Renshaw is particularly keen to build marketing’s utilisation of these data-driven insights to improve its customer game. The vendor’s customer sweet spot tends to be smaller, independent hotel operators through to mid-market chains with up to 100 hotels globally.

“We have to learn from our customers about what their needs and motivations are. Being in a software company, we will have a lot of the behaviour or quantitative data, but it’s when we add qualitative and why people exhibit behaviours – that’s where you get great insights,” he says. “We want to get deeper on the qualitative side of things to understand customer needs more clearly.

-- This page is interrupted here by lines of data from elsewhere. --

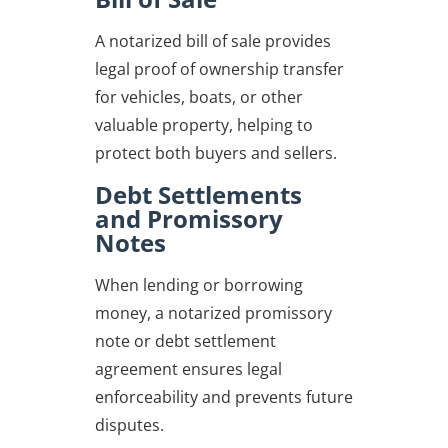
A notarized bill of sale provides
legal proof of ownership transfer
for vehicles, boats, or other
valuable property, helping to
protect both buyers and sellers.
Debt Settlements
and Promissory
Notes
When lending or borrowing
money, a notarized promissory
note or debt settlement
agreement ensures legal
enforceability and prevents future
disputes.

“We have lots of people in lots of different markets, which means plenty of nuances in how a product is used and perceptions in Asia versus Europe.”  

To get there, Renshaw says fostering the right attitude across teams is vital. “Everyone understands there’s huge potential for us to continue growth in so many countries,” he says.

“In many places, we’re just getting started. We need the attitude of getting in there and figure out what will work and be willing to adapt and be flexible in a framework. I’m a big believer in building big brands that are very locally relevant. I’ve been with brands where we had harder parts not up for debate, then some points where you needed to adapt to resonate in a local market.

“The second thing is the role of creativity. I’ve always been in highly creative environments. We need a strong creative culture that will try new things, be bold and experiment.”